# [What to work on]
Repeat the entries exactly as they appear.

# [Exercise material]
>>

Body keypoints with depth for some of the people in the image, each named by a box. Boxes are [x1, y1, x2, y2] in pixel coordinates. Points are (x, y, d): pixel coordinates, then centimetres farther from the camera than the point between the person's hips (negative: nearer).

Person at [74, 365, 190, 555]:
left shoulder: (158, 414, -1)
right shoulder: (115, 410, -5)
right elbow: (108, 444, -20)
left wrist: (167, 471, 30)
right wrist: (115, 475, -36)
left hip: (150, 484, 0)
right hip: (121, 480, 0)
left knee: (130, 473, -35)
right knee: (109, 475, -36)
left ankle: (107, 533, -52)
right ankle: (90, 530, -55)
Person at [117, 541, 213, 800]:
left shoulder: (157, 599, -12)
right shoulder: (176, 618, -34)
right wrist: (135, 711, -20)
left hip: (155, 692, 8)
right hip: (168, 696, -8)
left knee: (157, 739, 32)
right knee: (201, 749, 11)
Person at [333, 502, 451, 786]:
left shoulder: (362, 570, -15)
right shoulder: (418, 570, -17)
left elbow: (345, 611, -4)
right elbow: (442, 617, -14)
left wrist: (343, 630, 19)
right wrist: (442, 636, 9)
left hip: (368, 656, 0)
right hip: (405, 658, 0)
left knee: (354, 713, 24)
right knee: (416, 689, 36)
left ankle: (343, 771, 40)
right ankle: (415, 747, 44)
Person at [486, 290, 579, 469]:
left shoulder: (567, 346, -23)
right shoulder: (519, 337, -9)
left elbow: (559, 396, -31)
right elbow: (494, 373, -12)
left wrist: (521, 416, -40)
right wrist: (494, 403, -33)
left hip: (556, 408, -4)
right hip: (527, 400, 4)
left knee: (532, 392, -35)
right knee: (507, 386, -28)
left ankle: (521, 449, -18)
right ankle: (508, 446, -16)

<<

# [Answer to this exercise]
Body keypoints with depth for some of the people in the image, each named by a box. Boxes are [x1, y1, x2, y2] in pixel coordinates. Points are (x, y, d): pixel coordinates, then centimetres farther from the camera than the point between the person's hips (negative: nearer).

Person at [74, 365, 190, 555]:
left shoulder: (158, 414, -1)
right shoulder: (115, 410, -5)
right elbow: (108, 444, -20)
left wrist: (167, 471, 30)
right wrist: (115, 475, -36)
left hip: (150, 484, 0)
right hip: (121, 480, 0)
left knee: (130, 473, -35)
right knee: (109, 475, -36)
left ankle: (107, 533, -52)
right ankle: (90, 530, -55)
Person at [117, 541, 213, 800]:
left shoulder: (157, 599, -12)
right shoulder: (176, 618, -34)
right wrist: (135, 711, -20)
left hip: (155, 692, 8)
right hip: (168, 696, -8)
left knee: (157, 739, 32)
right knee: (201, 749, 11)
Person at [333, 502, 451, 786]:
left shoulder: (362, 570, -15)
right shoulder: (418, 570, -17)
left elbow: (345, 611, -4)
right elbow: (442, 617, -14)
left wrist: (343, 630, 19)
right wrist: (442, 636, 9)
left hip: (368, 656, 0)
right hip: (405, 658, 0)
left knee: (354, 713, 24)
right knee: (416, 689, 36)
left ankle: (343, 771, 40)
right ankle: (415, 747, 44)
Person at [486, 290, 579, 469]:
left shoulder: (567, 346, -23)
right shoulder: (519, 337, -9)
left elbow: (559, 396, -31)
right elbow: (494, 373, -12)
left wrist: (521, 416, -40)
right wrist: (494, 403, -33)
left hip: (556, 408, -4)
right hip: (527, 400, 4)
left knee: (532, 392, -35)
right knee: (507, 386, -28)
left ankle: (521, 449, -18)
right ankle: (508, 446, -16)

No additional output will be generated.